■ **TRECHO DO TEXTO**:
****************

Assistir às apresentações ao vivo de orquestras no Theatro Municipal era um dos seus programas prediletos. Ao fim da peça gostava ainda de descer até a coxia para conversar com os músicos. “Ele era amigo de maestros e compositores; muitos eram clientes da barbearia. Quando não estava ouvindo música era fácil encontrá-lo lendo um livro sobre o tema ou uma biografia dos grandes compositores”, revela Ilda.

A música popular brasileira de Nelson Gonçalves, Orlando Silva e Francisco Alves sempre foram as suas preferidas. Ele nunca foi de ficar parado em frente à TV, assistia apenas aos jogos do seu time, o Palmeiras. “Sempre marcava presença nos estádios. Às vezes fechava o salão e corria para o Palestra Itália para ver o segundo tempo da partida”, diz a filha, a companheira de arquibancada do palmeirense roxo. As rodadas de cartas e as partidas de bilhar com os amigos era outro passatempo.

O segredo da longevidade, segundo ele, está nas duas taças diárias de vinho, uma no almoço e outra no jantar. “Meu pai sempre gostou de pessoas e seu olhar sobre a vida sempre foi muito positivo. Se algo não ia bem, ele falava que no dia seguinte as coisas iriam melhorar!”.

MEMÓRIAS DA VILA

Desde 2006 Seu Chiquinho assinou a coluna Memórias da Vila, registrando as transformações do bairro e em sua própria vida. Entre tantas histórias narradas, no entanto, algumas não foram contadas, diz Ilda, que escolheu duas para compartilhar com os nossos leitores.

****************

[Registros de uma fonte de dados]

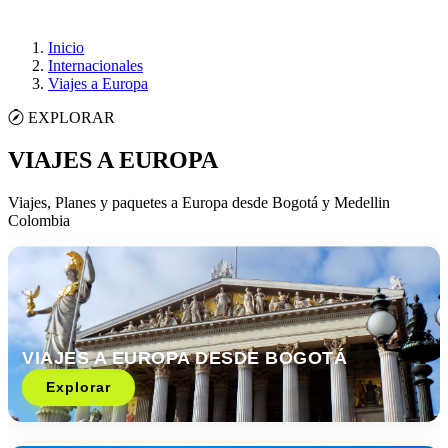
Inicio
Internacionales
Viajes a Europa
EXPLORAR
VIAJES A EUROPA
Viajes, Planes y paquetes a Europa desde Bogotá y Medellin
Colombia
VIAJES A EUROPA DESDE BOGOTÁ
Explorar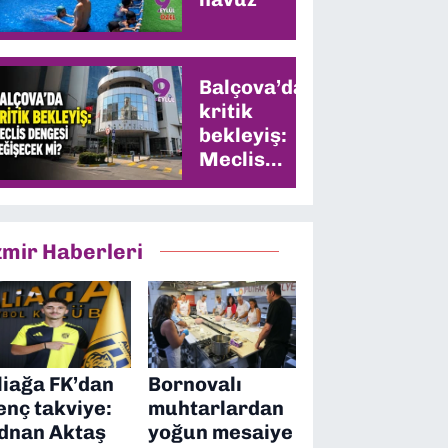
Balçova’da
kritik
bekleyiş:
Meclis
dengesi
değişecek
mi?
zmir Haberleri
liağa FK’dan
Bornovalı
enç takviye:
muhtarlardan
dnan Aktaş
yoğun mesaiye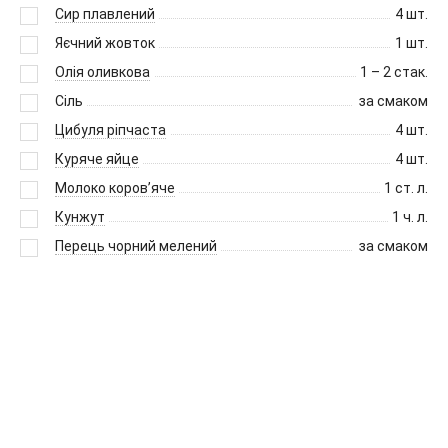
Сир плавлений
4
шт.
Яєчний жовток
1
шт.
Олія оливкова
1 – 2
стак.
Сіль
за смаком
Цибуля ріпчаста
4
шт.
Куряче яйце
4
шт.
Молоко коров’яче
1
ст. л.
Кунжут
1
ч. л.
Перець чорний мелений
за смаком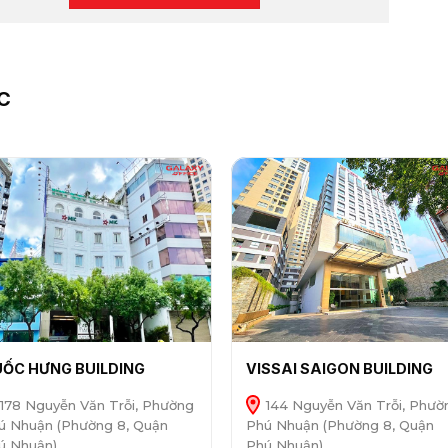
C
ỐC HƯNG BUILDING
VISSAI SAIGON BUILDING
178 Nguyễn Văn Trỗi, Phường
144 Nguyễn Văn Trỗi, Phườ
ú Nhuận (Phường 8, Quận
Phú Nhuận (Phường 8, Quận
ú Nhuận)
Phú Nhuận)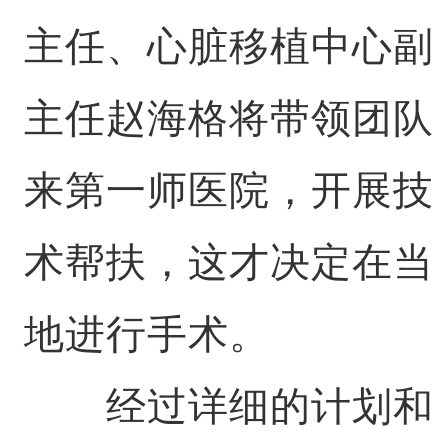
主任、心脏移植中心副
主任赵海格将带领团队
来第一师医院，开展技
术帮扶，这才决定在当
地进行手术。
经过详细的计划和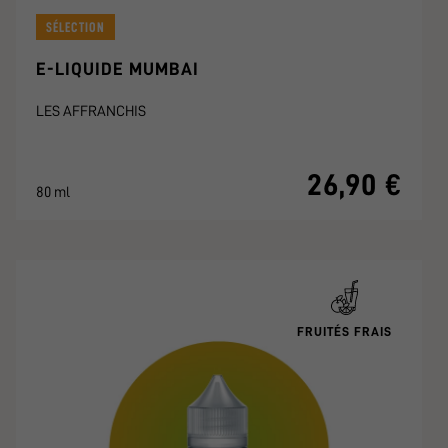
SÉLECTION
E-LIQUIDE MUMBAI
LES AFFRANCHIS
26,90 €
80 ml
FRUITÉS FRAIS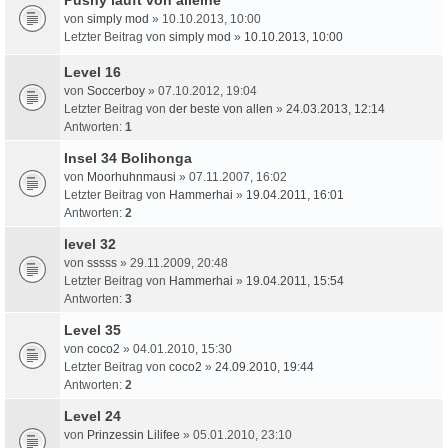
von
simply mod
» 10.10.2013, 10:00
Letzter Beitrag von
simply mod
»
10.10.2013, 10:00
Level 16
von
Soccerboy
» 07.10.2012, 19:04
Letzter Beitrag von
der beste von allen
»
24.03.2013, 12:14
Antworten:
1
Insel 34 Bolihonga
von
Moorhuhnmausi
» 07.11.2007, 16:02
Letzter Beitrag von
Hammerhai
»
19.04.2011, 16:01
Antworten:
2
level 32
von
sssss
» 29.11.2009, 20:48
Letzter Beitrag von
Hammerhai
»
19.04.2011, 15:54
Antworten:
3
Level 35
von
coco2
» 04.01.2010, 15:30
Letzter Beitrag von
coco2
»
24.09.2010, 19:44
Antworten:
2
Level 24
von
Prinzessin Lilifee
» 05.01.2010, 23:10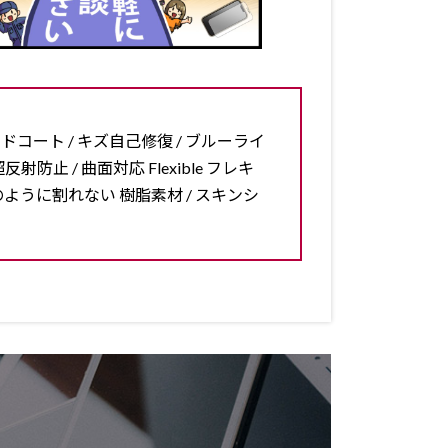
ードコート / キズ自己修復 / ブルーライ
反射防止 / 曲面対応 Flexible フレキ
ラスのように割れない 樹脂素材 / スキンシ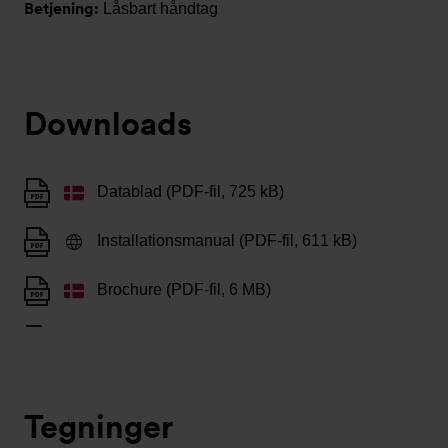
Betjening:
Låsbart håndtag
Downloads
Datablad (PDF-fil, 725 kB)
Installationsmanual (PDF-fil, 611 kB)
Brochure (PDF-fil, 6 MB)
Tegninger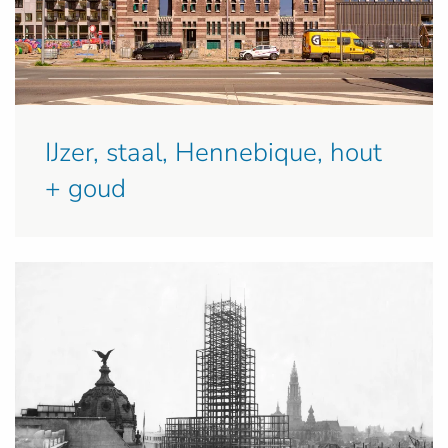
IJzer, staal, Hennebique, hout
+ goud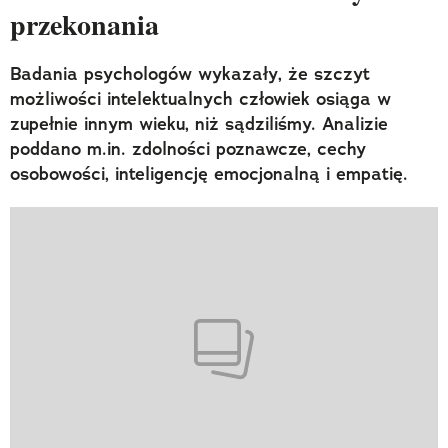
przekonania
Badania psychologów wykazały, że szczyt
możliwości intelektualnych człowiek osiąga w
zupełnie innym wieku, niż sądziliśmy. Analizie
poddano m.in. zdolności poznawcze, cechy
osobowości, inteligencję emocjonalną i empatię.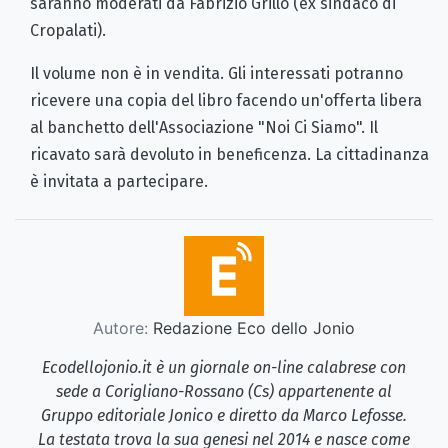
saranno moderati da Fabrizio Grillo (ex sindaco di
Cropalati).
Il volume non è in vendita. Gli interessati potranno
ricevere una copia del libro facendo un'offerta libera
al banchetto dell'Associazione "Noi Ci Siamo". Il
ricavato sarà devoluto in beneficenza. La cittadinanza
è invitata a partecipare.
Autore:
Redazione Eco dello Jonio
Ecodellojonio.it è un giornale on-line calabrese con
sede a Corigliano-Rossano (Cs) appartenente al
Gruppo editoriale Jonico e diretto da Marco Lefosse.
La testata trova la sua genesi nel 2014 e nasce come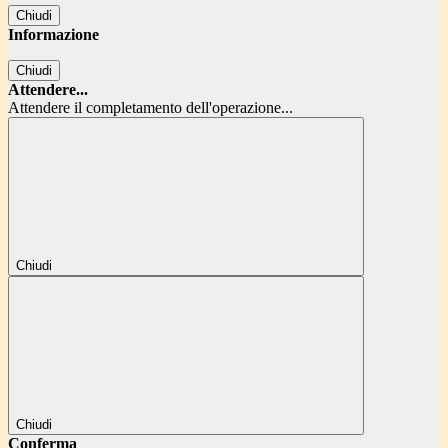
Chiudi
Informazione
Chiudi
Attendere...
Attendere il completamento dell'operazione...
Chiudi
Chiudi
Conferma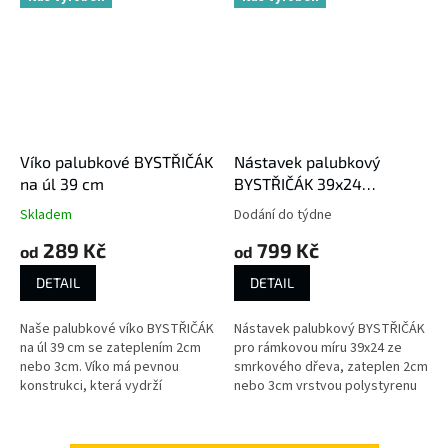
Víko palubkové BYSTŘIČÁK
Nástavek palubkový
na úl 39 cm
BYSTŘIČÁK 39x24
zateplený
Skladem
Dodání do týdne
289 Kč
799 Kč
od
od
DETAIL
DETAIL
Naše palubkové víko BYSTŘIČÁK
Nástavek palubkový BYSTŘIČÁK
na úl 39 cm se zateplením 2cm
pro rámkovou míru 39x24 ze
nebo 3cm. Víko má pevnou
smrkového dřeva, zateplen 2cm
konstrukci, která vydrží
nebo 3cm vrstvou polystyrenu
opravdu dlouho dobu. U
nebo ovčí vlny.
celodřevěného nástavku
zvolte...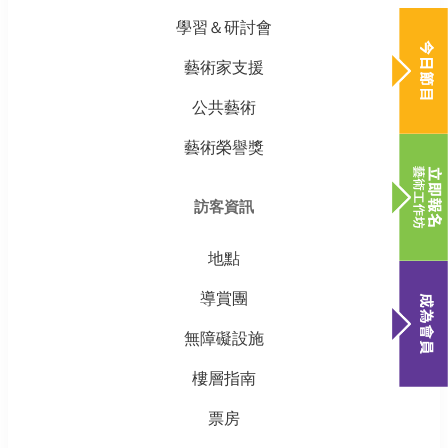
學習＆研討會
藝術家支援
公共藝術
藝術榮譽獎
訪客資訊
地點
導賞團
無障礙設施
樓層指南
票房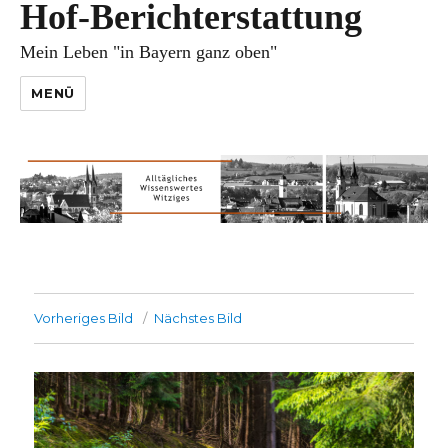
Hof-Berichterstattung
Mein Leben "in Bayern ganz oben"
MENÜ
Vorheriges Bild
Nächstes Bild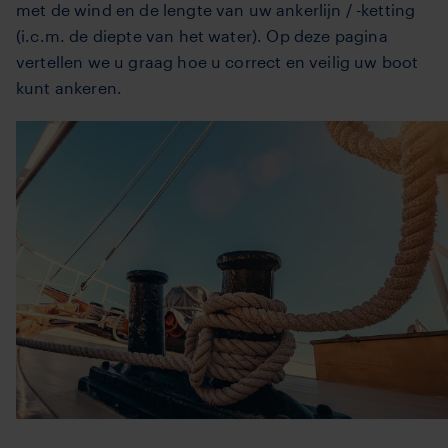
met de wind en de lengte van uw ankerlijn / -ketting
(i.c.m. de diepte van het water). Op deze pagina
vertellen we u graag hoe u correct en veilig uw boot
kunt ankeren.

****************

■ **ORDEM DE SERVIÇO 1**: Reproduza o trecho sobre Seu Chiquinho, começando em "O segredo da" e terminando em "os nossos leitores.".
■ **ORDEM DE SERVIÇO 2**: Segundo o trecho sobre Seu Chiquinho, desde que ano ele assinou a coluna Memórias da Vila?
■ **ORDEM DE SERVIÇO 3**: Por favor, transforme em lista o parágrafo do trecho sobre Seu Chiquinho que começa com "A música popular brasileira de Nelson Gonçalves", mantendo os fatos principais.

■ **RESULTADO DA TAREFA 1**:
O segredo da longevidade, segundo ele, está nas duas taças diárias de vinho, uma no almoço e outra no jantar. “Meu pai sempre gostou de pessoas e seu olhar sobre a vida sempre foi muito positivo. Se algo não ia bem, ele falava que no dia seguinte as coisas iriam melhorar!”.

MEMÓRIAS DA VILA

Desde 2006 Seu Chiquinho assinou a coluna Memórias da Vila, registrando as transformações do bairro e em sua própria vida. Entre tantas histórias narradas, no entanto, algumas não foram contadas, diz Ilda, que escolheu duas para compartilhar com os nossos leitores.

■ **RESULTADO DA TAREFA 2**: Desde 2006.

■ **RESULTADO DA TAREFA 3**:
- Suas preferidas sempre foram as músicas de Nelson Gonçalves, Orlando Silva e Francisco Alves.
- Não ficava parado em frente à TV; assistia apenas aos jogos do Palmeiras.
- Sempre ia aos estádios e às vezes fechava o salão para ver o segundo tempo no Palestra Itália.
- A filha era sua companheira de arquibancada.
- Outro passatempo eram as rodadas de cartas e as partidas de bilhar com os amigos.